Schlossplatz 14/15 : en décembre, l’aile nord du château fut endommagée lors d’un bombardement. En conséquence, le site de la Gestapo de Sarrebruck fut transféré à Heiligenwald, Deutsche-Front-Straße 37. Entre 1943 et 1944, la Gestapo de Sarrebruck arrêta en moyenne six personnes par jour. Le séjour durait entre quelques heures et jusqu’à trois mois. Environ 120 noms de détenus se trouvent sur les murs et la porte de la cellule de détention conservée dans la cave. La cause la plus fréquente d’emprisonnement était ce que les nazis qualifiaient de « fuite ».
Schlossplatz 15 : inauguration du Musée historique de la Sarre avec l’exposition permanente Zehn statt Tausend Jahre. Nationalsozialismus an der Saar 1935 bis 1945 (Dix ans au lieu de mille, le national-socialisme en Sarre de 1935 à 1945).
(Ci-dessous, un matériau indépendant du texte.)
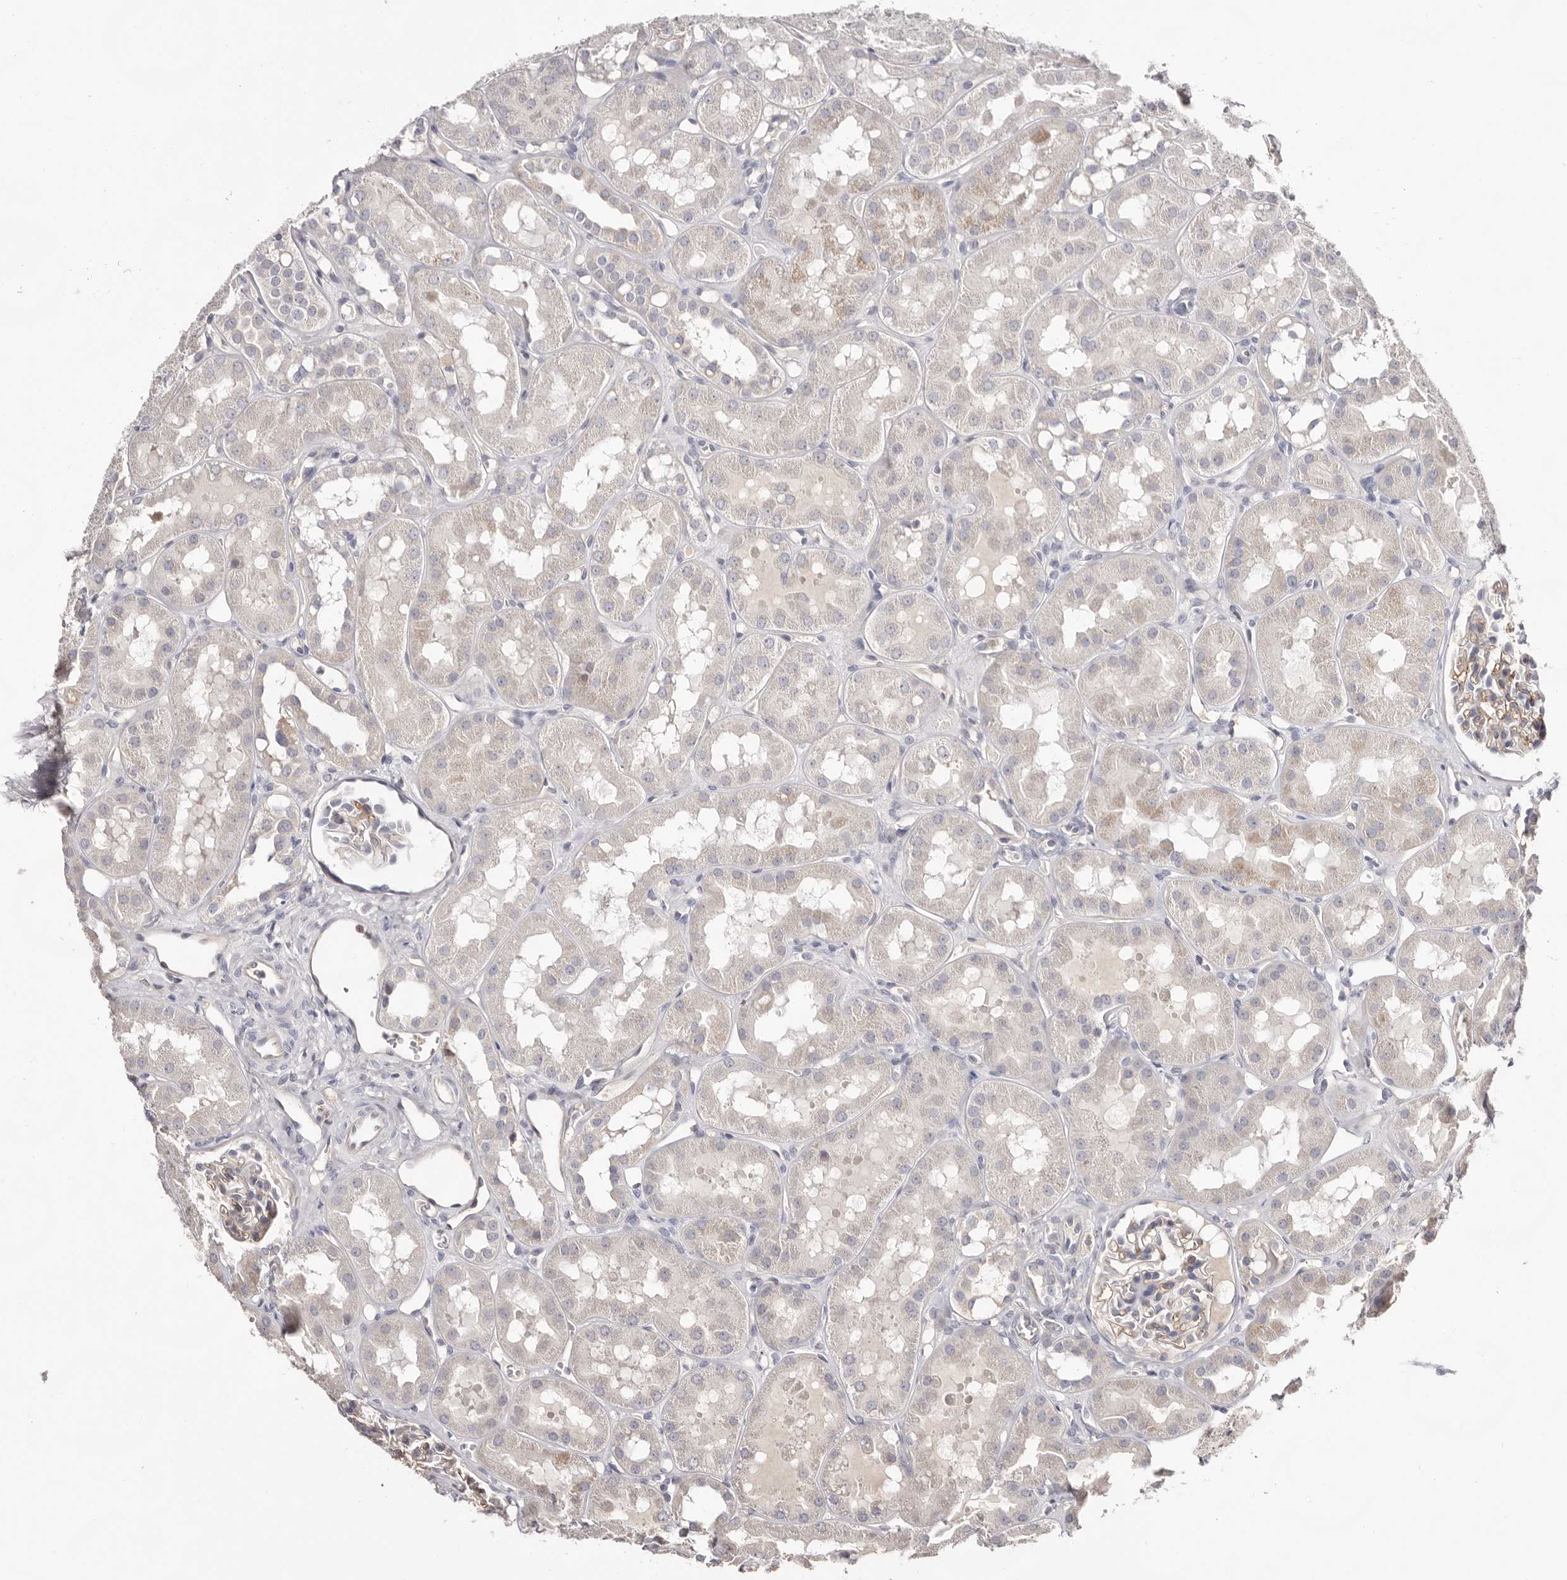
{"staining": {"intensity": "negative", "quantity": "none", "location": "none"}, "tissue": "kidney", "cell_type": "Cells in glomeruli", "image_type": "normal", "snomed": [{"axis": "morphology", "description": "Normal tissue, NOS"}, {"axis": "topography", "description": "Kidney"}], "caption": "Immunohistochemistry micrograph of unremarkable human kidney stained for a protein (brown), which reveals no positivity in cells in glomeruli. Brightfield microscopy of IHC stained with DAB (3,3'-diaminobenzidine) (brown) and hematoxylin (blue), captured at high magnification.", "gene": "MMACHC", "patient": {"sex": "male", "age": 16}}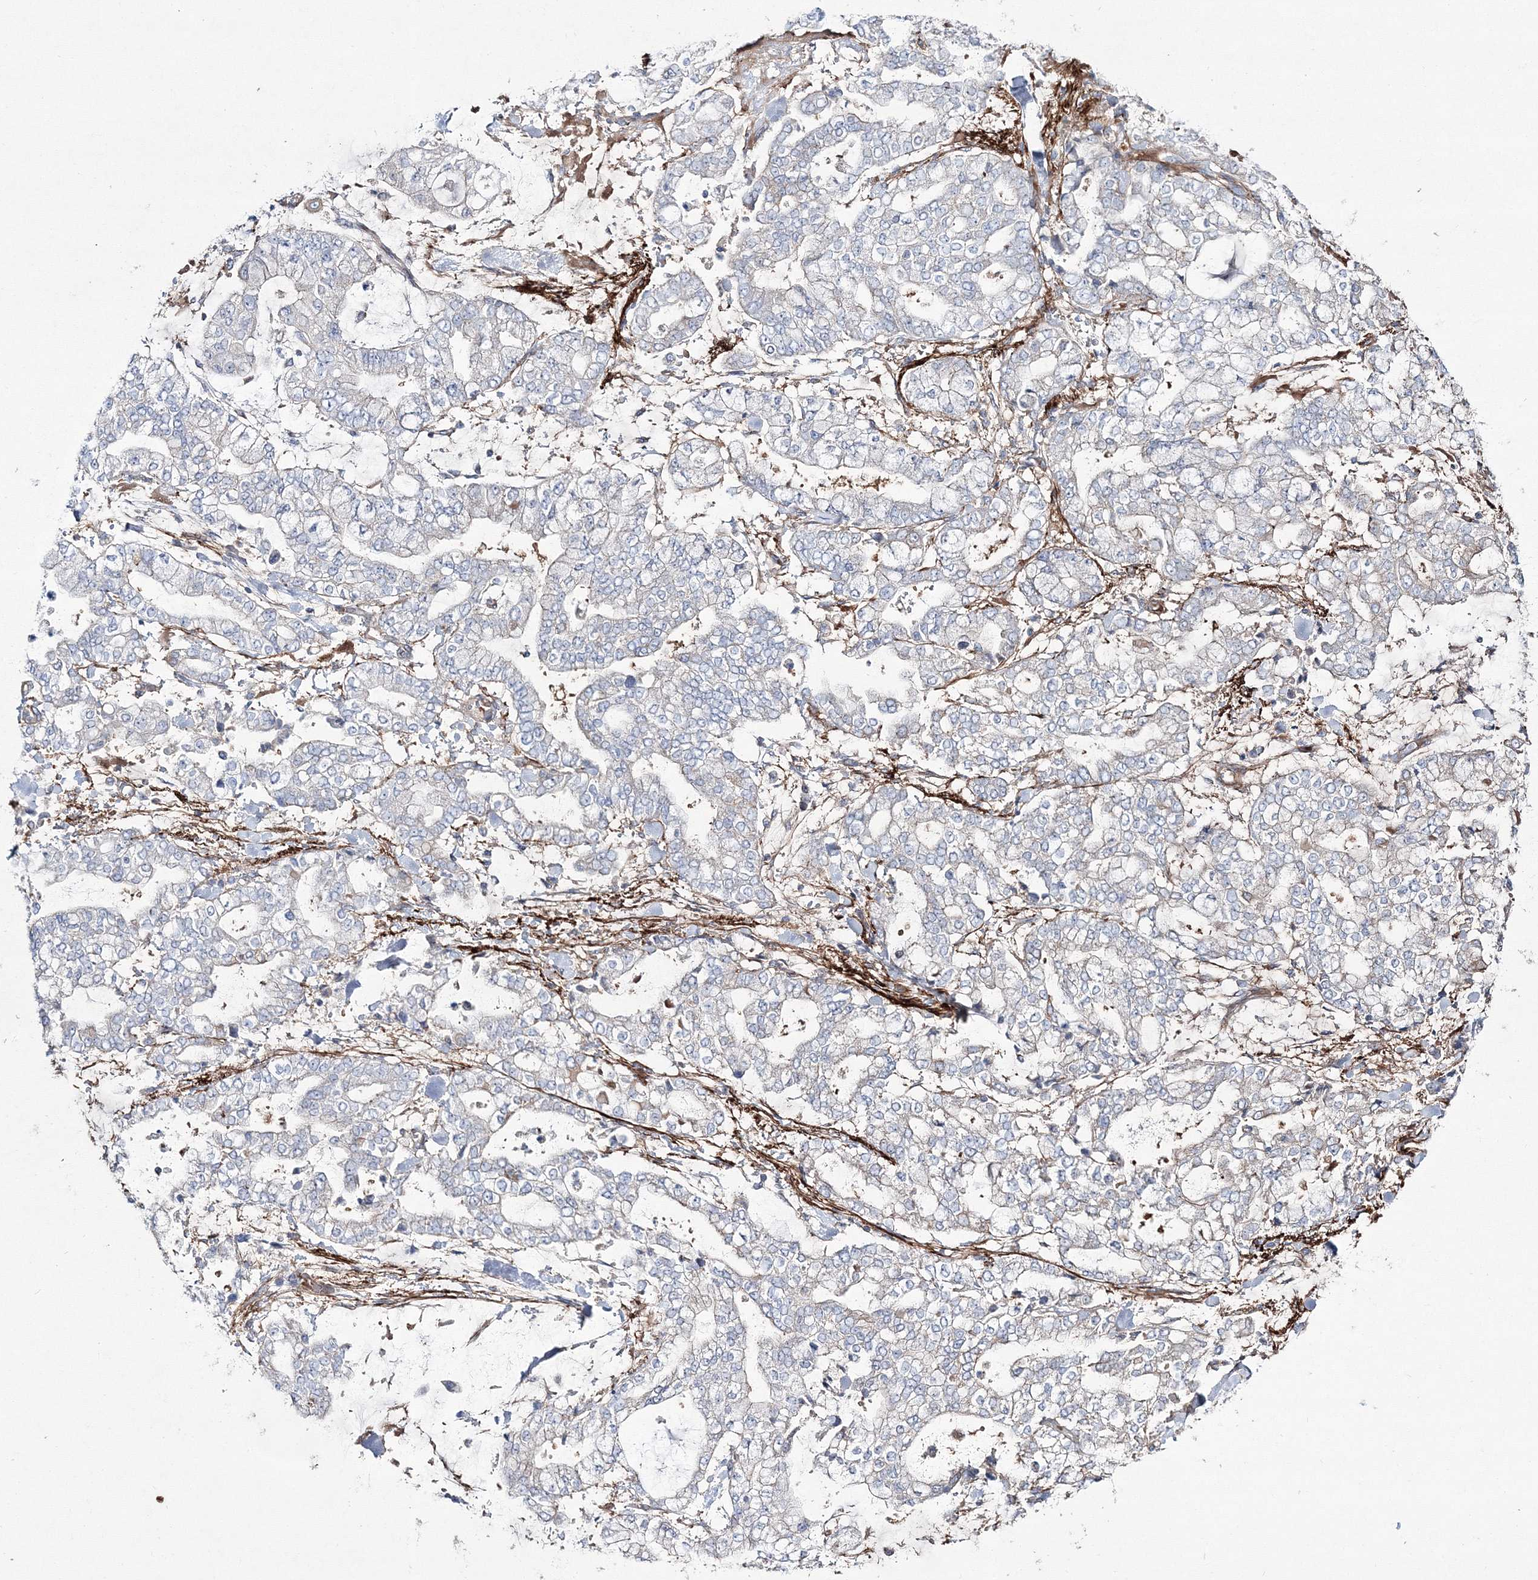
{"staining": {"intensity": "negative", "quantity": "none", "location": "none"}, "tissue": "stomach cancer", "cell_type": "Tumor cells", "image_type": "cancer", "snomed": [{"axis": "morphology", "description": "Normal tissue, NOS"}, {"axis": "morphology", "description": "Adenocarcinoma, NOS"}, {"axis": "topography", "description": "Stomach, upper"}, {"axis": "topography", "description": "Stomach"}], "caption": "Immunohistochemistry of human stomach cancer reveals no staining in tumor cells. The staining was performed using DAB (3,3'-diaminobenzidine) to visualize the protein expression in brown, while the nuclei were stained in blue with hematoxylin (Magnification: 20x).", "gene": "ZSWIM6", "patient": {"sex": "male", "age": 76}}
L’un des éléments de l’exposition est l’une des cinq anciennes cellules de détention de la cave du château, siège de la Gestapo à partir d’avril 1935.
Inauguration de La Place du Mémorial-Invisible, Schlossplatz, Sarrebruck le 23 mai 1993, conçue par Jochen Gerz et les étudiants de la Hochschule der Bildenden Künste Saar.